TAMPA — Dozens of bidders, dressed casually in T-shirts, Bermuda shirts and polo shirts, spent thousands of dollars Saturday with the flick of a wrist.
In a cavernous conference room at the Grand Hyatt Tampa Bay, they raised numbered cards to place bids on jewelry, coins and other valuables that once sat unclaimed in safe-deposit boxes.
The bidding for each group of items was usually over in seconds, but certain valuables elicited a silent battle as bidders clung to the hope that they would walk away with the prize.
"Six thousand! Seven thousand! Eight thousand!" the auctioneer yelled as two men vied for four coins, including a 1907 $10 Indian head gold coin.
To the untrained eye, they looked like a handful of old coins from under a sofa cushion. But to the successful bidder, it included one of only 5,500 coins commissioned by Teddy Roosevelt after he returned from a trip to Europe.

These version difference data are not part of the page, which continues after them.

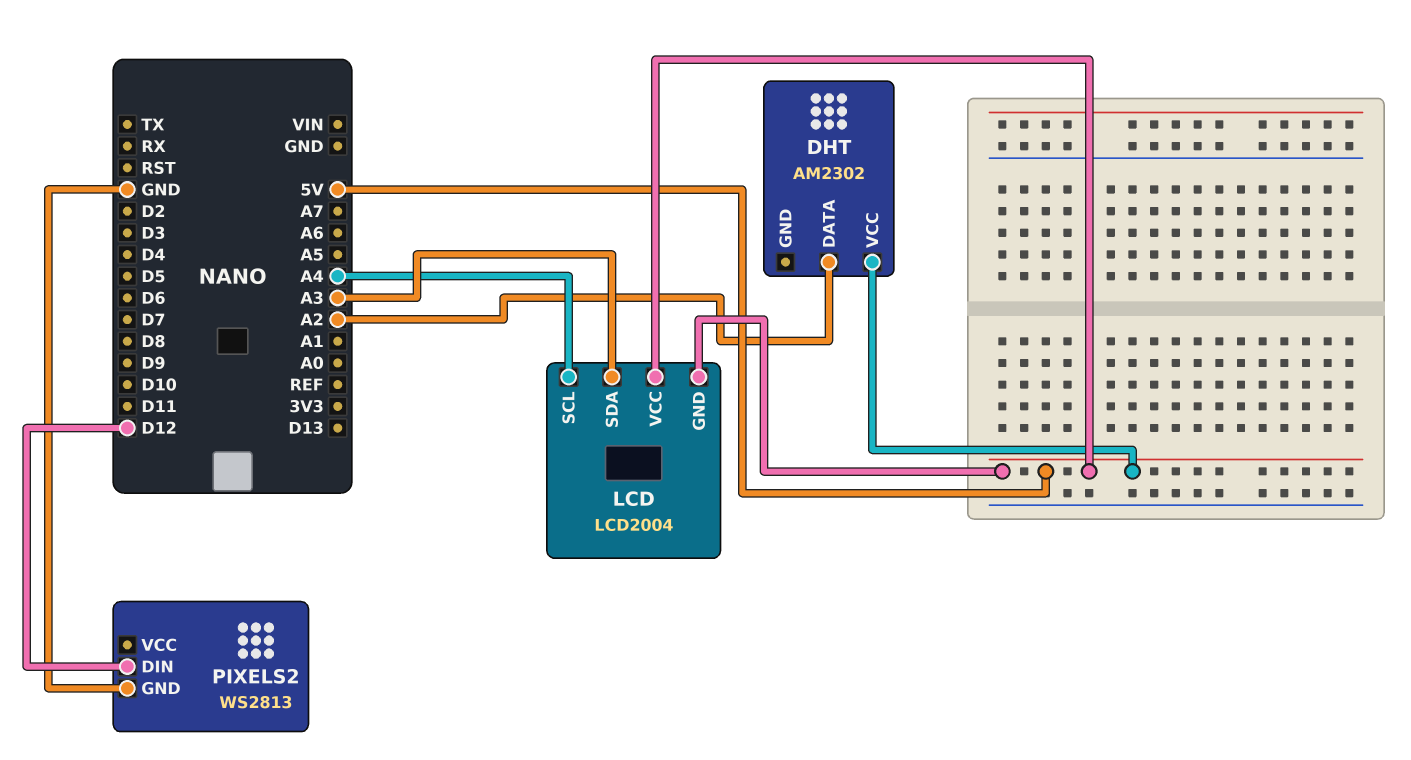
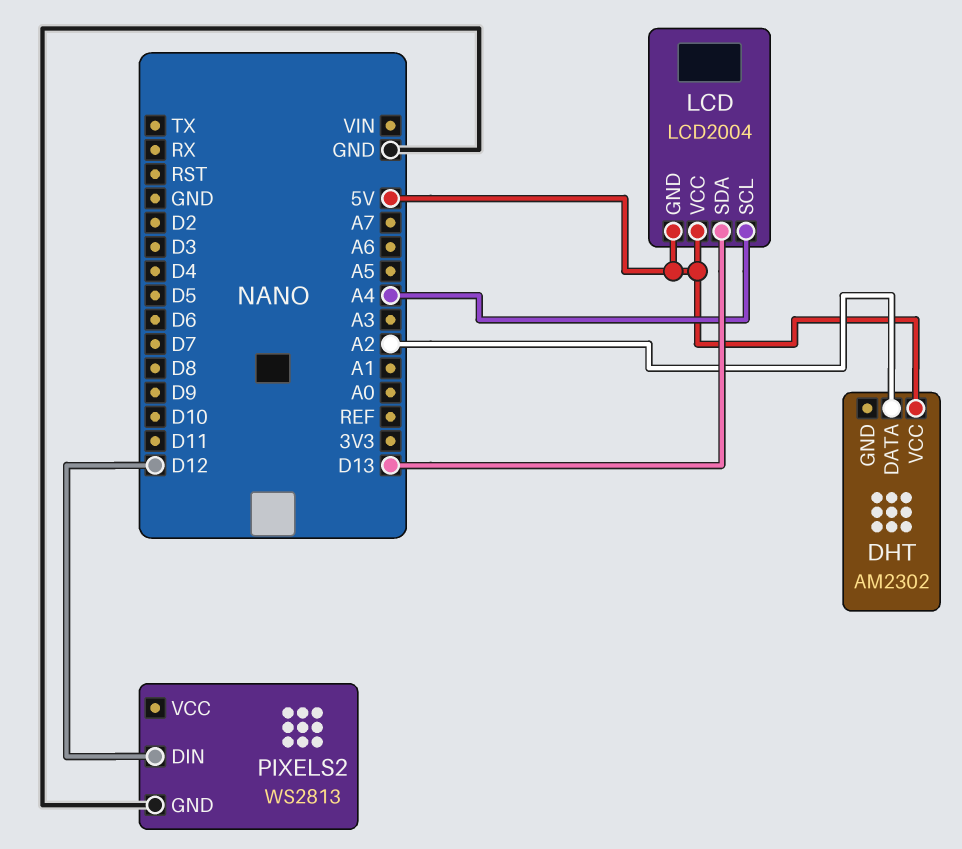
LCD pin SDA: A3 -> D13

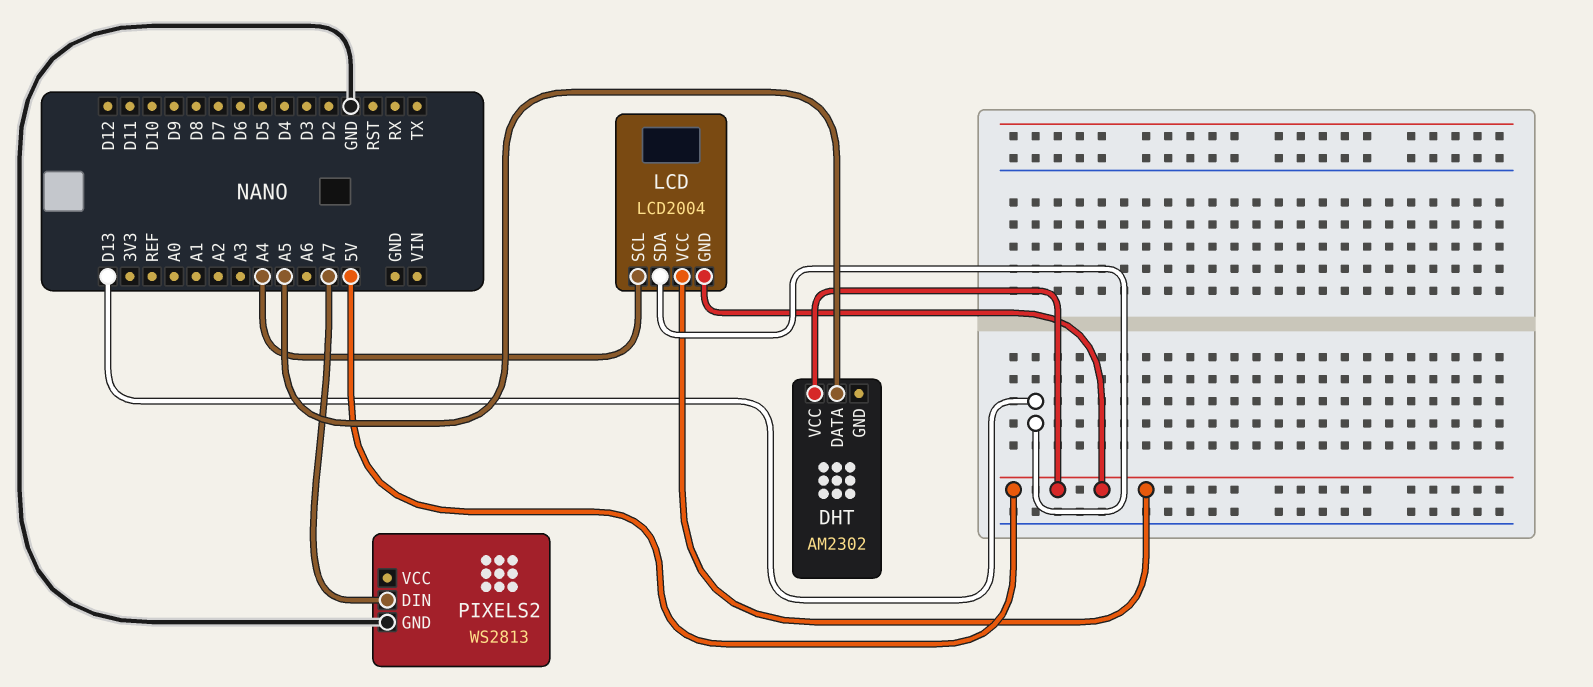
DHT pin DATA: A2 -> A5
PIXELS2 pin DIN: D12 -> A7

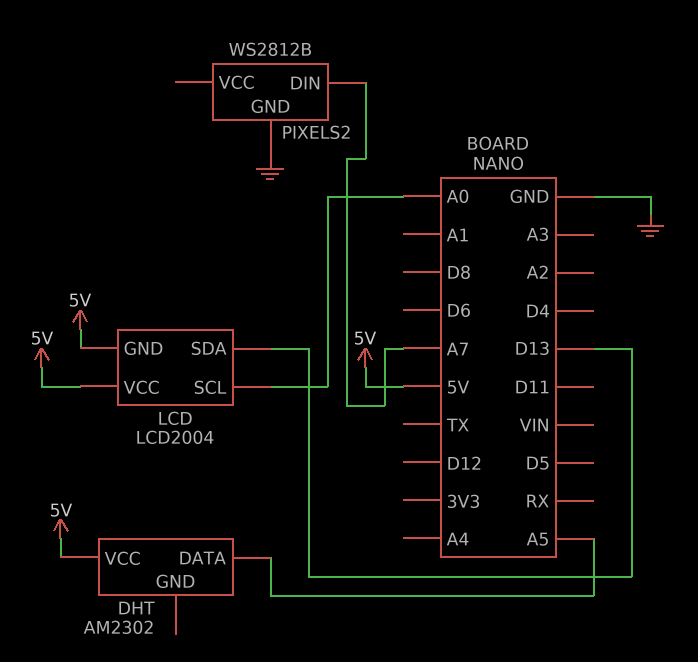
LCD pin SCL: A4 -> A0
PIXELS2: WS2813 -> WS2812B

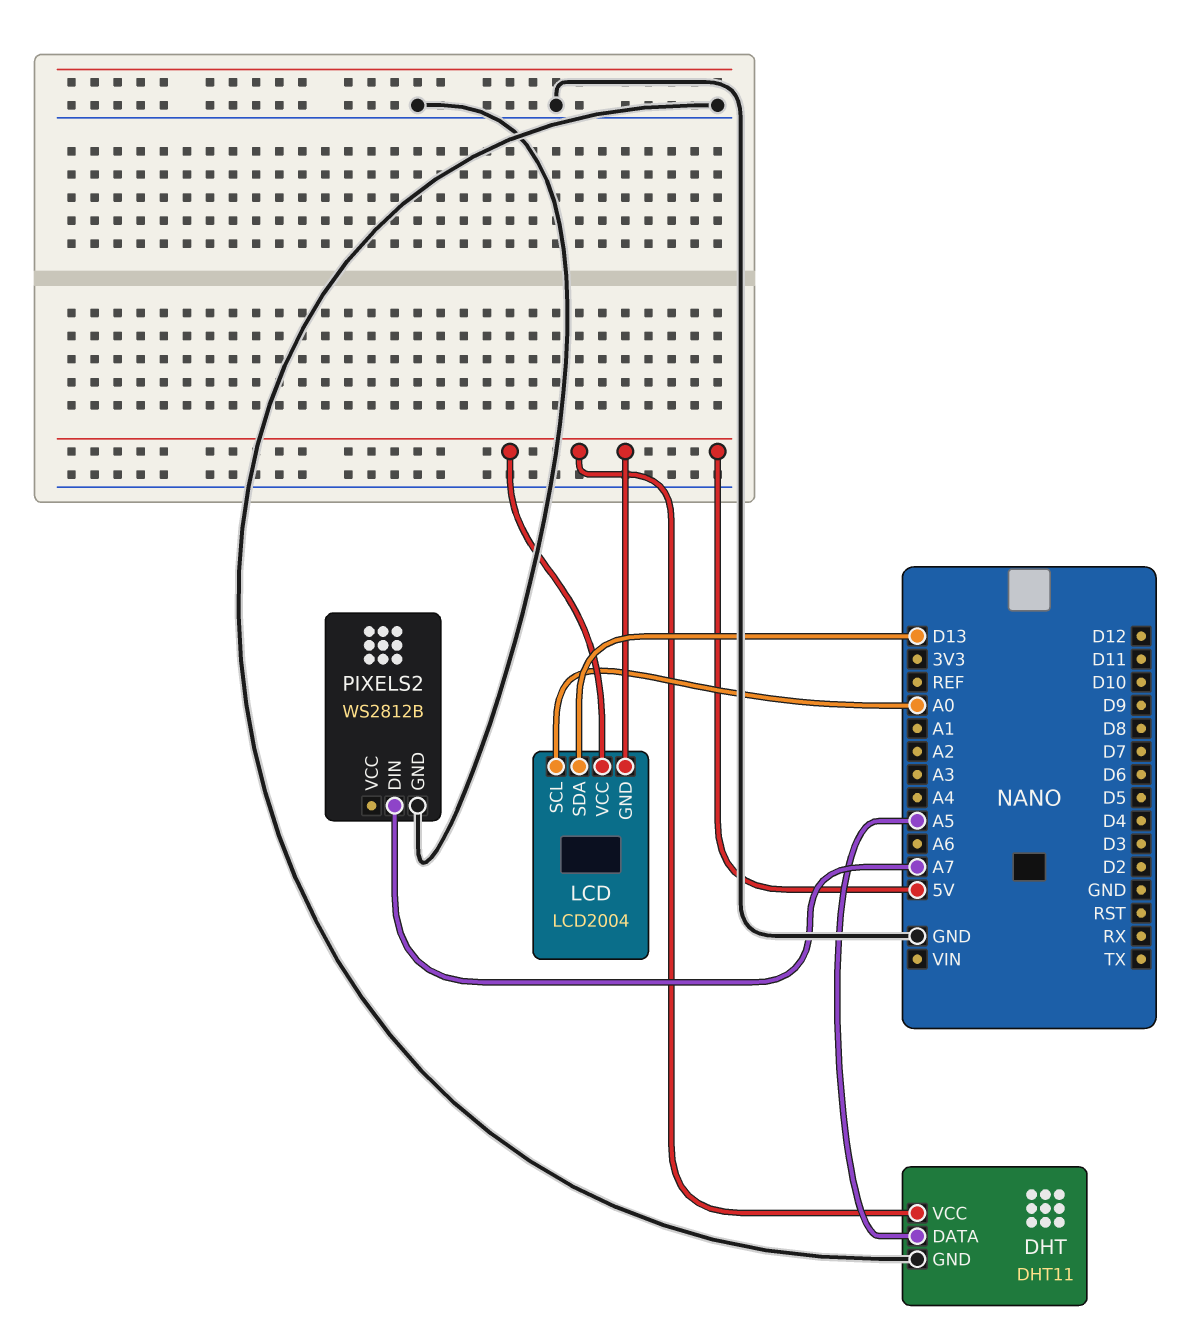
DHT: AM2302 -> DHT11
DHT pin GND: none -> GND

The winner closed the deal with a bid of $12,000. The crowd applauded, and he smiled.
Florida's Department of Financial Services put on the auction, which brought in $926,000. A pair of earrings, each with a 3-carat diamond sold for $16,000.
The goods have sat unclaimed in safe-deposit boxes for years. Typically, they're left behind when the owners die and relatives don't know about the box, said Walter Graham, Florida's chief of unclaimed property.
Banks are required to turn the valuables over to the state, which tries to track down the owners, but after two years, they can be put up for auction.
The state receives about $300-million in unclaimed property each year, Graham said. Most of that is money, not tangible items, but it still has enough valuables to fill a walk-in vault.
"We'd like to give them back," he said.
They're able to track down about 50 percent of the owners in the first year, he said. More claims trickle in later, and relatives can even file claims after the items are auctioned. In that case, they receive the money earned in the sale.